Toyota Prius - testy Google

i

Autor: archiwum se.pl Google jest pionierem wprowadzania do ruchu samo-jazdów, czyli pojazdów mogących jeździć bez udziału kierowcy. Obecnie firma prowadzi w USA w stanie Nevada lobbing na rzecz wprowadzenia przepisów, które sprawiłyby, że Nevada stałaby się pierwszym miejscem na świecie, w którym legalnie można byłoby eksploatować takie pojazdy na drogach publicznych.

Google lobbuje za dopuszczeniem w Nevadzie do ruchu pojazdów bez kierowcy!

2011-05-13 13:41

Google jest pionierem wprowadzania do ruchu samo-jazdów, czyli pojazdów mogących jeździć bez udziału kierowcy.
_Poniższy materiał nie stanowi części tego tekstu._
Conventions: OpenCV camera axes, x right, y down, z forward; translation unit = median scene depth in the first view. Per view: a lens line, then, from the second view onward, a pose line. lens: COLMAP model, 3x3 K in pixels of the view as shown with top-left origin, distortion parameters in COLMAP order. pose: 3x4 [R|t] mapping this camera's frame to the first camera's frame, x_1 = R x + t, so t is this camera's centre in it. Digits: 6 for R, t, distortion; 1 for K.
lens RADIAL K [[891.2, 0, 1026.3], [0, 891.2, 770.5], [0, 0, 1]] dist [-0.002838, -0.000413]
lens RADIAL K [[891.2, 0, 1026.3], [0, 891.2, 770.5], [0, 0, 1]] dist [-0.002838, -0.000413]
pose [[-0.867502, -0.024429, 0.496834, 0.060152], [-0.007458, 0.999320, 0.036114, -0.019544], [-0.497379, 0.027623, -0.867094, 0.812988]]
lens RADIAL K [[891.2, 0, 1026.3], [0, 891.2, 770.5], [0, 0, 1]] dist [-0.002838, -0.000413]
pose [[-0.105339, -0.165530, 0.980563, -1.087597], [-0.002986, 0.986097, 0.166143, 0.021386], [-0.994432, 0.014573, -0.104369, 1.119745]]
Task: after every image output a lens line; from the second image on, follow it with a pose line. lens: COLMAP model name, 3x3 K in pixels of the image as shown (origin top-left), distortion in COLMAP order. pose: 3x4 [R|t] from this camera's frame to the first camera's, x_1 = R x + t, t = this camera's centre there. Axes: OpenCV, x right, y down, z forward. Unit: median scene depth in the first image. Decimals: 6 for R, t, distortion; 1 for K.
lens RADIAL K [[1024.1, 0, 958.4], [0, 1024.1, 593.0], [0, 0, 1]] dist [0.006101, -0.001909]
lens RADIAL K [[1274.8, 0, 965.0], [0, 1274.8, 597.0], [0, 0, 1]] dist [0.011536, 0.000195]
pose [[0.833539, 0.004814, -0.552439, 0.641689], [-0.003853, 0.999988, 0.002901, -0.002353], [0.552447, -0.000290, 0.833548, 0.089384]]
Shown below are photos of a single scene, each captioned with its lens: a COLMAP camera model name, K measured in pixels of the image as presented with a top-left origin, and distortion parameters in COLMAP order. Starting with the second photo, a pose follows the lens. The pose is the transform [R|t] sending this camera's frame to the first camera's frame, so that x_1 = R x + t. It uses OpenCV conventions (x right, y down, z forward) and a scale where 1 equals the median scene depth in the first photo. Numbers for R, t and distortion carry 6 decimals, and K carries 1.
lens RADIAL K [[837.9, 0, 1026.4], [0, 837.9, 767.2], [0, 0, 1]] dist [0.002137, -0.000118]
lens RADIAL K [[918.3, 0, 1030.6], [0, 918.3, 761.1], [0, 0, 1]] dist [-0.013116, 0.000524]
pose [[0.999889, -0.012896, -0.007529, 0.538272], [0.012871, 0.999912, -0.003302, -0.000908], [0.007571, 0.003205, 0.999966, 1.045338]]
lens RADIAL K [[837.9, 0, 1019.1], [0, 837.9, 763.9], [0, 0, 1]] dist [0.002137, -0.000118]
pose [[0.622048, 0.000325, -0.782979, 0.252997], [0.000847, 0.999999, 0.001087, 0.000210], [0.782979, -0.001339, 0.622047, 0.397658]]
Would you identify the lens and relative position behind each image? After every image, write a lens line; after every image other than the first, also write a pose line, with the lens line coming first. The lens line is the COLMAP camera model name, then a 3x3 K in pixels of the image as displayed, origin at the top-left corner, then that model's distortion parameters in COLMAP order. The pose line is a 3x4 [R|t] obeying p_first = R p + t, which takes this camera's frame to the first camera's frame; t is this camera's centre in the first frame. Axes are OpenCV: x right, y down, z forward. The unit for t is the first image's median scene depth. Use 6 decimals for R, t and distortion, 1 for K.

Obecnie firma prowadzi w USA w stanie Nevada lobbing na rzecz wprowadzenia przepisów, które sprawiłyby, że Nevada stałaby się pierwszym miejscem na świecie, w którym legalnie można byłoby eksploatować takie pojazdy na drogach publicznych.

Flota Google'a, który przeprowadza aktualnie testy takich pojazdów, składa się z sześciu aut Toyota Prius i Audi TT. Samochody hybrydowe, mogące jeździć same można łatwo rozpoznać po umieszczonym na dachu dalmierzu  laserowym. Więcej sprzętu, w tym radar, aparat i czujniki schowane są w bagażniku. W programie badań, każdy pojazd jest nadzorowany  przez kierowcę, a drugi pracownik Google monitoruje urządzenia z siedzenia pasażera. Proponowane przez Google'a przepisy miałyby obejmować m. in. zwolnienie z zakazu jazdy za kierownicą takiego auta, aby umożliwić pasażerom np. wysyłanie wiadomości tekstowych, co dotychczas w tego typu autach było zabronione za kierownicą – pisze internetowe wydanie New York Timesa.

Przeczytaj koniecznie: Rząd daje 20 tys. PLN za zakup auta elektrycznego!

Według informacji NYT w ciągu minionego roku Google wprowadził dwa projekty ustaw, w których udowadniano, że samochody te mogą być bezpiecznie użytkowane bez udziału człowieka. Jednak poza Capitolem w Nevadzie, czyli siedzibą władz stanowych, projektom Google'a poświęcono w USA niewiele uwagi. Google przeprowadził testy drogowe pojazdów hybrydowych na odcinku ponad 140 tys. mil, czyli 225 tys. km po drogach Californi, w tym m.in. na autostradzie Highway 1, między Los Angeles a San Francisco. Przez ponad 1000 mil, czyli ok. 1609 km pojazd prowadzony był całkowicie bez udziału kierowcy. Ciekawostką jest, że jeden z inżynierów projektu pokonuje takim autem codziennie trasę 50 mil, czyli ok. 80km z Berkeley do siedziby Google w Mountain View.

Patrz także: Ciekawostki z Szanghaju: Volvo Concept Universe, Nissan Townpod i Kia Naimo

Wszystko wskazuje na to, że inicjatywa Google'a niesie za sobą cele handlowe. Spółka potwierdziła w rozmowie z NYT, że Google lobbuje w imieniu prawa. Odmówiono jednak komentarza, dlaczego chcą wprowadzić pierwsze tego rodzaju hybrydowe auta właśnie w Nevadzie. Jay Nancarrow, rzecznik prasowy Google'a zapowiedział jednak, że cały projekt jest jeszcze w fazie testów.

Google zatrudnił zawodowego lobbystę, Davida Goldwatera z Las Vegas, w celu promowania swoich pomysłów. Głosowanie w tych sprawach odbędzie się w czerwcu.br. Jedną z głosowanych rzeczy jest poprawka do ustawy o pojazdach elektrycznych, która umożliwić by miała zapewnienie firmie Google udzielania licencji i testowania autonomicznych pojazdów. Przed Zgromadzeniem Państwowym David Goldwater przekonywał, że technologia aut autonomicznych byłyby bezpieczniejsza dla człowieka niż tradycyjne auta z kierowcą oraz ze są bardziej ekonomiczne i prokeologiczne. Tak więc dzięki staraniom Google'a i polityków, Nevada ma szansę stać się pierwszym miejscem na świecie, gdzie pojazdy nowej generacji mogą znaleźć komercyjne zastosowanie np. jako taksówki czy pojazdy dostawcze.